==== Page
The regional best plot of onion seems to show a general country pattern while the standard deviation for rice and wheat stays more or less stable over the period with increasing prices (could try and match to inflation). But maybe we're introducing a bias by selecting regional best.

Weekly:
Karnataka: Potato looks very nice
Maharashtra: Onion, Potato, Rice, Wheat
NCT of Delhi: Onion, Potato
Orissa: Onion, Potato
Rajasthan: Onion
Tamil Nadu: Potato
Uttar Pradesh: Potato
West Bengal: Onion, Potato, Rice
for most of the others bad data collection is evident

The price per product plots are very nice: For the weekly data they show that the onion price is very volatile but stable across regions, while the prices for rice and wheat are less volatile, however vary greatly across regions. Potato also very volatile and some difference between regions. Also inflation seems to manifest itself more in the price of rice and wheat than in the price of potato and onion.
========
==== Data shown
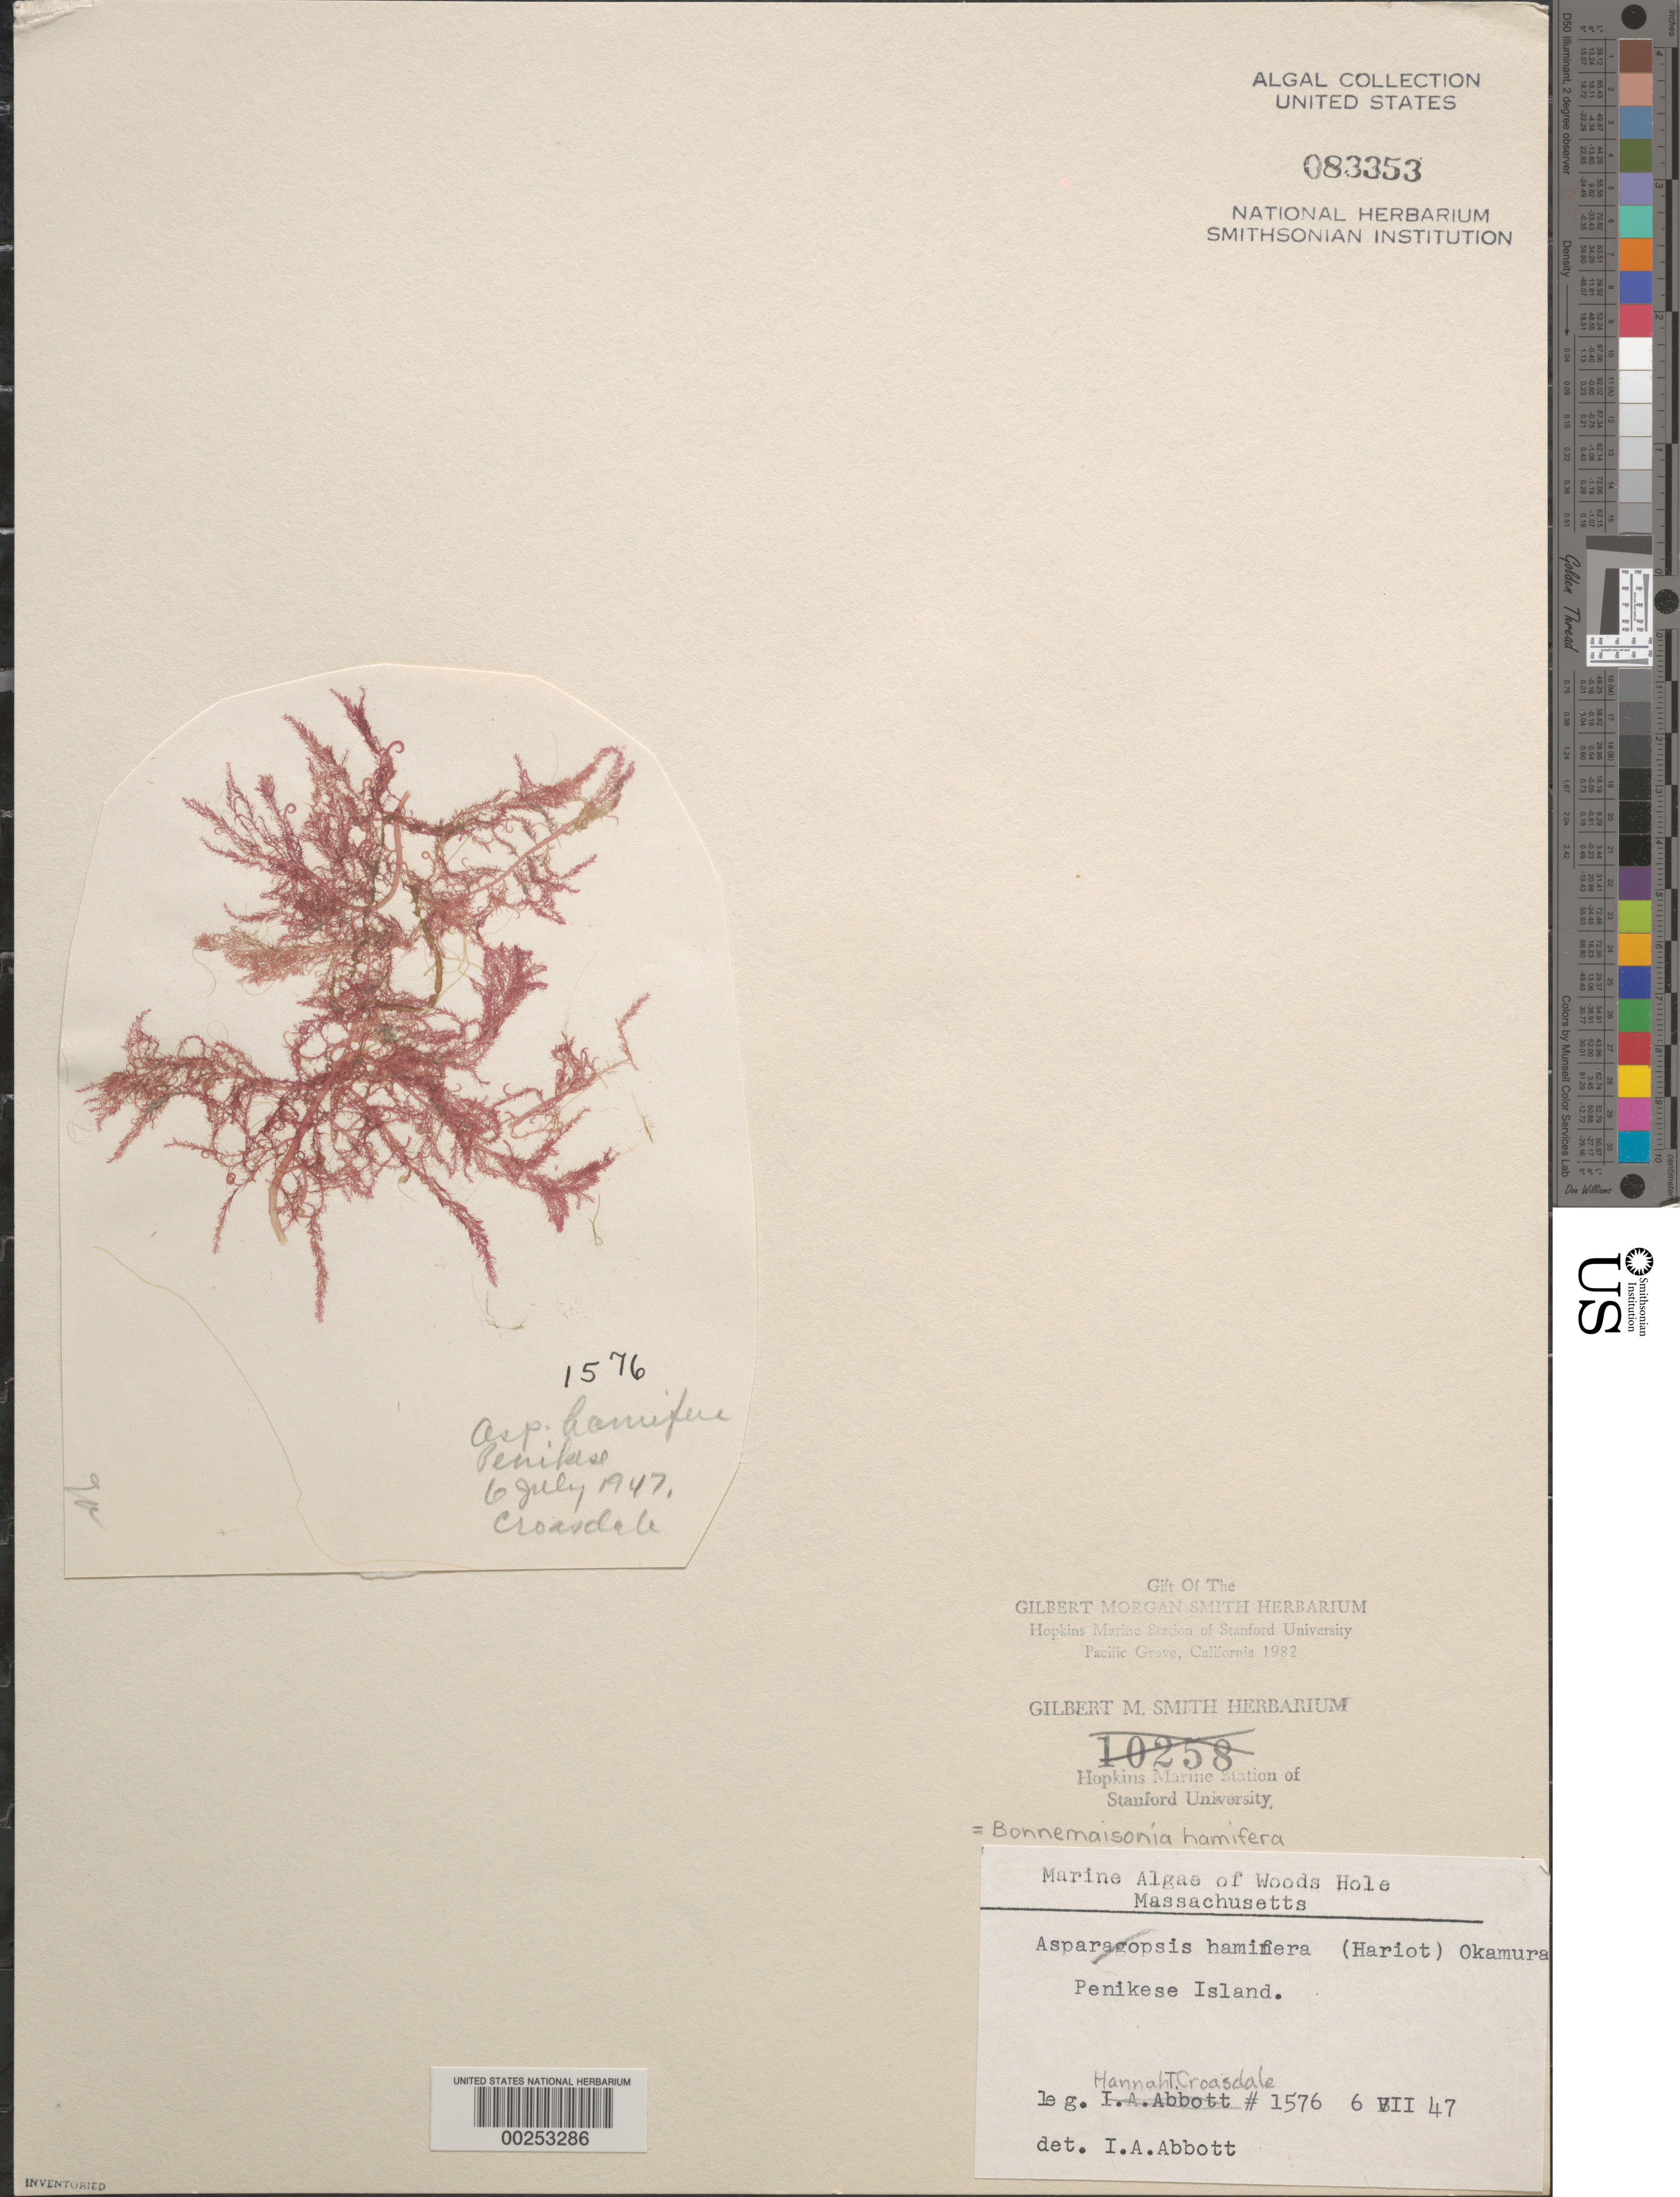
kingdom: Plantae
========
Work to do
**A)** Decide whether each statement agrees with the price-plot notes, answering yes or no and quoting the deciding words from the notes. (i) In the weekly data, onion prices are less volatile than rice and wheat prices. (ii) Onion is the only product given for Rajasthan in the weekly data. (iii) Inflation shows up more in potato and onion prices than in rice and wheat prices.
**B)** Carry the price-plot notes forward, starting after their final sentence.

Answers for the tasks
**A)**
(i) No: "the onion price is very volatile but stable across regions, while the prices for rice and wheat are less volatile"
(ii) Yes: "Rajasthan: Onion"
(iii) No: "inflation seems to manifest itself more in the price of rice and wheat than in the price of potato and onion"

**B)**
Empirically motivate the choice of granularity: Time Series analysis of volatility granularity?
Compute average price per region with standard deviation => compute average national price with standard deviation.
How should we proceed to compute average national prices? By region?

For the network I think it is not too important with which offset exactly we feed in the weather data, because we have the reservoir has a memory property.

halccw · 2014-05-19T08:25:16Z

By looking at every series above 60% valid rate in the 3 datasets. I realized that

Retail weekly is useless now. Even after a simple spike removing heuristic, there are too many spikes left.
Retail daily is useless when we have the wholesale daily dataset. Many of its series look strange. For the usable ones, they have very similar patterns as those in wholesale daily. Its time span is much shorter than wholesale daily too.
Wholesale daily is the most useful one. Its series perform good dynamics and with less spikes.

2. In Wholesale daily, merge series to construct an extended dataset with a more uniform profile over products and regions

Merge series with more than 60% of valid data of the same product within each region by averaging, to get (Uttar Pradesh, Potato), (West Bengal, Rice), etc.

plots per region
legend = (region, product)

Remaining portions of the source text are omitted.